Acceptance testing should incorporate input and output validation on all external facing APIs. One useful technique I usually use is validation of API requests and responses towards established data shapes, by the means of using a strict serializer / deserializer library (e.g. dataclasses-json in Python for JSON-based APIs).
For release testing extra manual checks covering the lower risk user paths might be needed, in order to extend the coverage on the highest risks provided the automated regression set. The test definitions (checklists) for these activities should be stored in the same repository alongside the other project documentation.
As the User Stories are not available, it was not possible to set up Acceptance testing for this project.
Due to its complexity and thus cost, and also the fact that the necessary approaches vary highly based on the actual project, I often see this aspect of Quality Assurance being performed on an ad-hoc basis.
However if we're able to set up ephemeral environments quick, and have understanding of the real-world usage patterns of our product, the tools exist for measuring basic performance characteristics automatically, even as a step integrated into the CI/CD pipeline.
These checks are by nature orders of magnitude slower than other steps in the pipeline (need to run traffic simulation for minutes, in order to get sensible resource usage charts), careful consideration needs to be taken where in the merge/release process they should be run. They most probably bring no value when run on each commit, but rather slow down the feedback provided by CI/CD.
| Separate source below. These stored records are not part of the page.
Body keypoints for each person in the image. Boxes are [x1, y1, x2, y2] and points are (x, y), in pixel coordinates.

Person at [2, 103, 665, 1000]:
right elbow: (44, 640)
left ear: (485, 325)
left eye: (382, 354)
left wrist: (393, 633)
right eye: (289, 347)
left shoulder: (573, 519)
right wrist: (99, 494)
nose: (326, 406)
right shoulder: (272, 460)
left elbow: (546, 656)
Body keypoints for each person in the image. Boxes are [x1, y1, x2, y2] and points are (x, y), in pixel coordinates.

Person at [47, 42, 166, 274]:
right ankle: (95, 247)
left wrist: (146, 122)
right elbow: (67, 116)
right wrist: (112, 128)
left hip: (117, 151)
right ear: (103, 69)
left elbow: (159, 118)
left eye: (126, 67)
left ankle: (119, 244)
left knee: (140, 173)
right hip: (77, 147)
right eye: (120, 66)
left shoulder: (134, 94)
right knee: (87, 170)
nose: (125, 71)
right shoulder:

With their understanding of all the above quality gates and efforts, QA can be instrumental in defining and setting up a performant CI/CD pipeline, that gives fast, precise feedback to the development team on the actual status of their product.
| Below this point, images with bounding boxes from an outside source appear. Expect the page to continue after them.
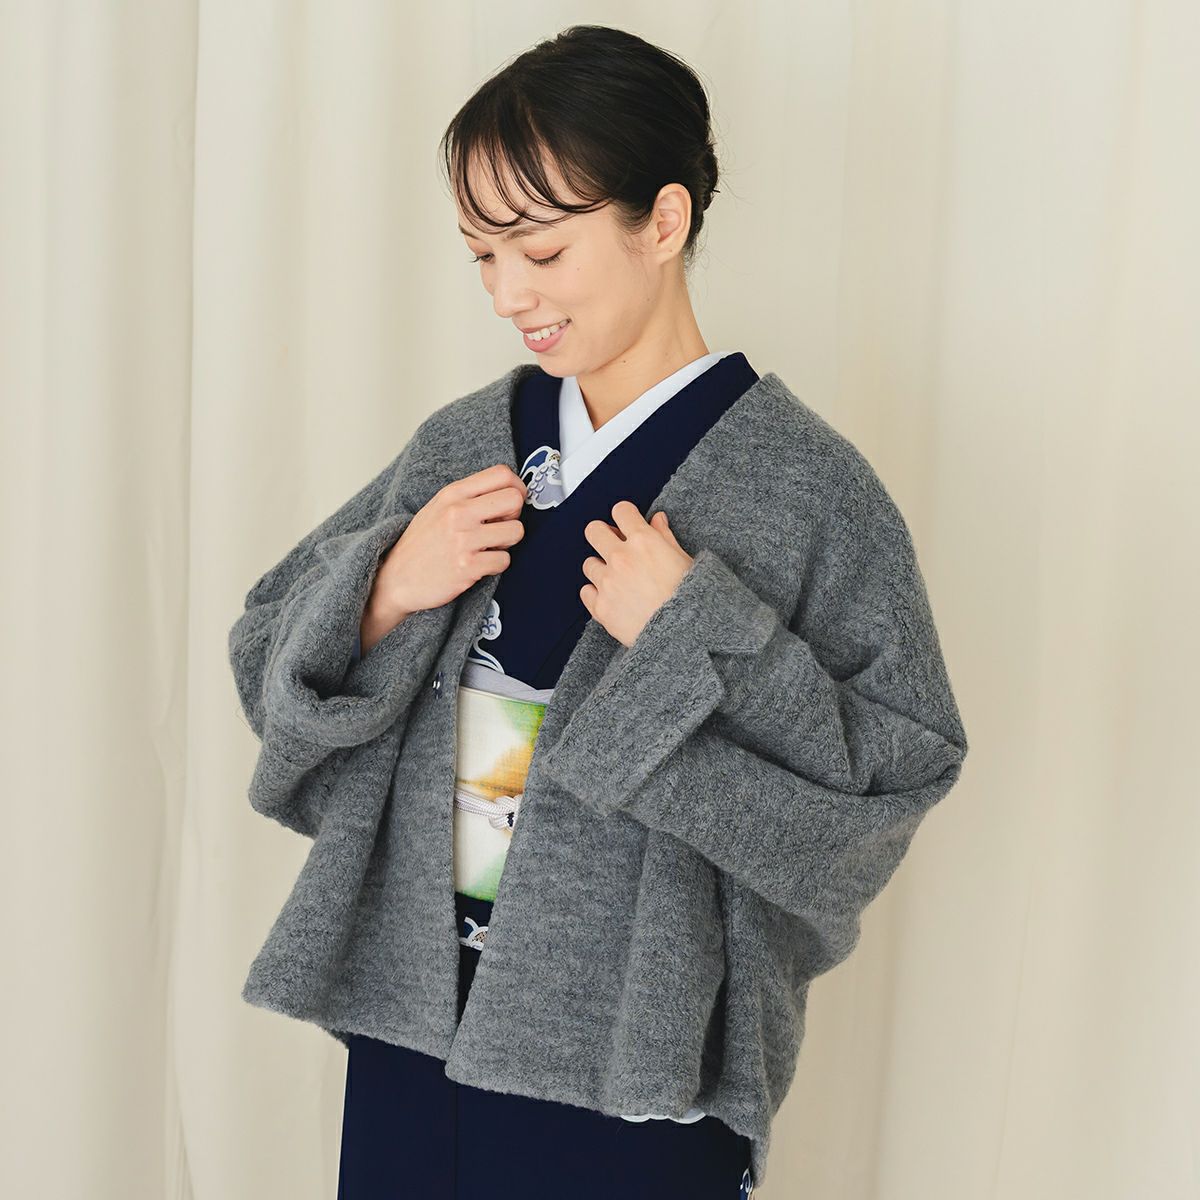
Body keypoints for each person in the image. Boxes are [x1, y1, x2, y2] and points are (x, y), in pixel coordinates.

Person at [230, 24, 967, 1200]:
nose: (508, 294)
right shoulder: (470, 441)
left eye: (542, 249)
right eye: (483, 255)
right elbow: (264, 650)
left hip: (635, 1053)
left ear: (661, 223)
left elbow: (891, 782)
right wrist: (384, 587)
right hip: (415, 1026)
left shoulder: (808, 487)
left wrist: (705, 632)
In order to bring the most value, the pipeline needs to be optimized for:
- parallelization of tasks that can be performed independent from each other (like low-level testing and acceptance testing steps)
- creating artifacts once, and re-using them in subsequent steps (like dependency caching)
- failing fast (like not waiting for an acceptance testing job to finish, if code linting job fails)
This project showcases a CI/CD pipeline set up using GitHub actions, performing the following:
- Code linting, styling check
- Type checking
- Parallelization of the above two
- Dependency caching
- Low-level testing with
- Code coverage measurement (ratcheting is not set up)
- Reporting of the results
By performing activities related to all above quality gates, QA tends to accummulate a very good understanding of the behavior of the product they're working on from multiple aspects (product requirements, system design, non-functional characteristics), which can be well utilized in post-deployment phases of the product lifecycle.
For example QA can help in setting up measurements/charts/alerts on the resource utilization aspects.
QA can also help Support out in complex investigations having all the tools necessary to model exotic setups and situations, and also the know-how in reading product logs, and information from alternative measurement points of the system.